Бремя завета. Три под одной обложкой - страница 2
– Где-то здесь… – бормотал он, притормаживая. – Дорога-то одна… Только дальше придется пешком…
Мы оставили машину и побрели наверх.
И почти сразу же открылись верхушка холма и два серых надгробия.
Смеркалось в ноябре рано, и я сомневался в чувствительности моей пленки.
– А все-таки попробуй! – попросил я брата. – Только захвати обе могилы!..
Пока Борух прицеливался, я собрал горсть камней и разложил их по краям плит.
Я уже привык к этому ритуалу поминовения и даже находил в нем ощущение некоей родовой сопричастности…
Щелкнул затвор, сработала вспышка.
Сумерки стали гуще, зато как будто посветлел камень надгробий.
– Ну, скажи, – спросил я Боруха, – откуда известно, что здесь лежат Самсон и его отец? Есть какие-то свидетельства? Документы? Раскопки?
– Понимаешь, тут всегда кто-то жил… И они знали… Дед передавал сыну… Сын внуку…
– Три тысячи лет?
– А что?.. Ты понимаешь, для них это обычное дело… Олива, которую посадили во времена первого храма… Колодец, который выкопал Авраам… Холм, где похоронен Самсон…

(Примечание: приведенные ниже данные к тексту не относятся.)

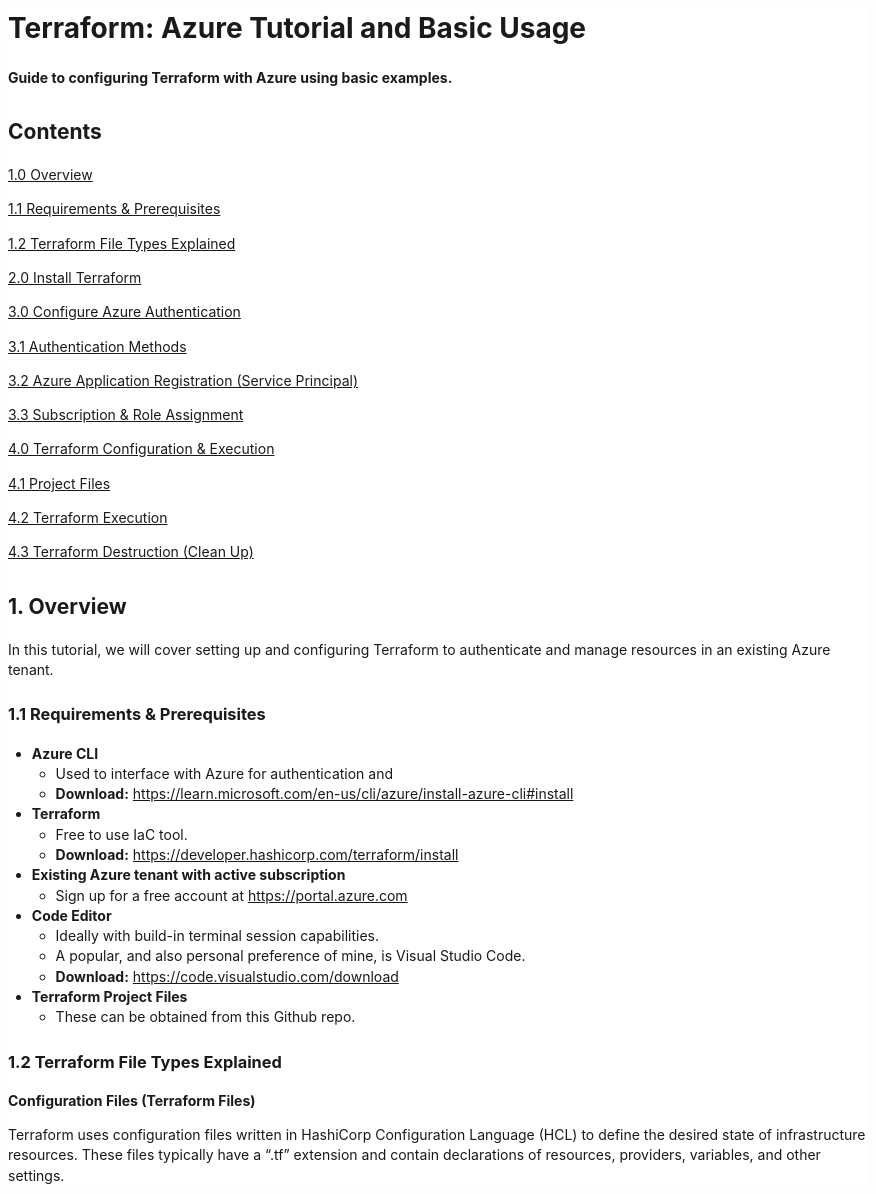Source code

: ﻿# Terraform: Azure Tutorial and Basic Usage

**Guide to configuring Terraform with Azure using basic examples.** 

## <a name="_toc165673292"></a>**Contents**

[1.0	Overview	](#_toc165673293)

[1.1	Requirements & Prerequisites	](#_toc165673294)

[1.2	Terraform File Types Explained	](#_toc165673295)

[2.0	Install Terraform	](#_toc165673296)

[3.0	Configure Azure Authentication	](#_toc165673297)

[3.1	Authentication Methods	](#_toc165673298)

[3.2	Azure Application Registration (Service Principal)	](#_toc165673299)

[3.3	Subscription & Role Assignment	](#_toc165673300)

[4.0	Terraform Configuration & Execution	](#_toc165673301)

[4.1	Project Files	](#_toc165673302)

[4.2	Terraform Execution	](#_toc165673303)

[4.3	Terraform Destruction (Clean Up)	](#_toc165673304)


## <a name="_toc165673293"></a>**1. Overview**
In this tutorial, we will cover setting up and configuring Terraform to authenticate and manage resources in an existing Azure tenant. 
### <a name="_toc165673294"></a>**1.1 Requirements & Prerequisites**
- **Azure CLI**
  - Used to interface with Azure for authentication and 
  - **Download:** <https://learn.microsoft.com/en-us/cli/azure/install-azure-cli#install>
- **Terraform**
  - Free to use IaC tool.
  - **Download:** https://developer.hashicorp.com/terraform/install
- **Existing Azure tenant with active subscription**
  - Sign up for a free account at <https://portal.azure.com>
- **Code Editor**
  - Ideally with build-in terminal session capabilities. 
  - A popular, and also personal preference of mine, is Visual Studio Code. 
  - **Download:** <https://code.visualstudio.com/download>
- **Terraform Project Files**
  - These can be obtained from this Github repo. 

### <a name="_toc165673295"></a>**1.2 Terraform File Types Explained**
**Configuration Files (Terraform Files)**

Terraform uses configuration files written in HashiCorp Configuration Language (HCL) to define the desired state of infrastructure resources. These files typically have a “.tf” extension and contain declarations of resources, providers, variables, and other settings.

Дальше мы ехали уже в полной темноте.
Свет фар летел по буграм неизвестно кому принадлежащего придорожного мусора… по заборам никем не охраняемых цитрусовых плантаций…
И высоко в небе проплывали ожерелья поселений, накинутые на приплюснутые макушки библейских холмов.
«А, может, и правда, – думал я, – время для людей, которые живут на этой земле, течет по-другому?
В нашем растянутом «вчера» толпятся Наполеоны… Чингисханы… Карлы Великие… А в их прошлом рукой подать до мальчика Давида. И у стариков еще ноют ноги от скитаний по Синайской пустыне… И они никуда не уходили с этой земли…».
«Но тогда, – думал я, – какой смысл в нашем уходе? Зачем мы ушли в чужое время и жили в чужой истории? Было ли в этом предначертание?».
– А что такое тшува? – спросил я у брата.
– Тшува?.. – задумался он. – Ну, это раскаяние… Человек должен признавать свои грехи и просить прощения у Бога…
– Грешить и каяться?..
– Каяться и не грешить! – поправил меня Борух.
– А кто такой Амос?
– А-а… Ты лучше спроси это у детей… Я только знаю, что он из пророков и жил перед ассирийским нашествием. Говорят, он предсказал страшные беды Израилю… и даже рассеяние…
– А причем здесь тшува?
– Пророки учили, что только раскаяние всего народа и каждого человека может спасти Израиль…
Машина плавно скользила сквозь обволакивающую дрему…
– Приехали!..
Я открыл глаза и тут же зажмурился от слепящего сияния фонарей.
Мы стояли в воротах пропускного пункта, и Борух что-то втолковывал на иврите ладным молодцам с короткими автоматами.
Один из них безразлично взглянул на меня и махнул рукой. Машина плавно въехала в последний год двадцатого века.
Потянулись витрины… узорные двери… стайки детей… сутулые длиннобородые силуэты…
Бейтар-Илит.
Город правоверных хасидов. А, может, и не хасидов. Но очень правоверных.
– Не вздумай целоваться с Эстер! – наставлял меня Борух. – И руку не протягивай!…
– Смотреть в глаза! Говорить по-русски! – сострил я по привычке..
Брат меня не понял.
– Они живут, как им нравится… Для этого они сюда и приехали…
– А тебе нравится, как они живут?
– Ай!.. – Борух только сокрушенно помотал головой. – О чем разговор! Во всем себе отказывают!..
– А как же Пуси-Муси?
– О! Пуси-Муси… Мое утешение! Такие девочки! Сокровища!..
Пуси-Муси оказались дома одни.
Девочки-близняшки повисли на дедовой шее.
– Фалафель! Фалафель! – завизжали они. – Ты обещал фалафель!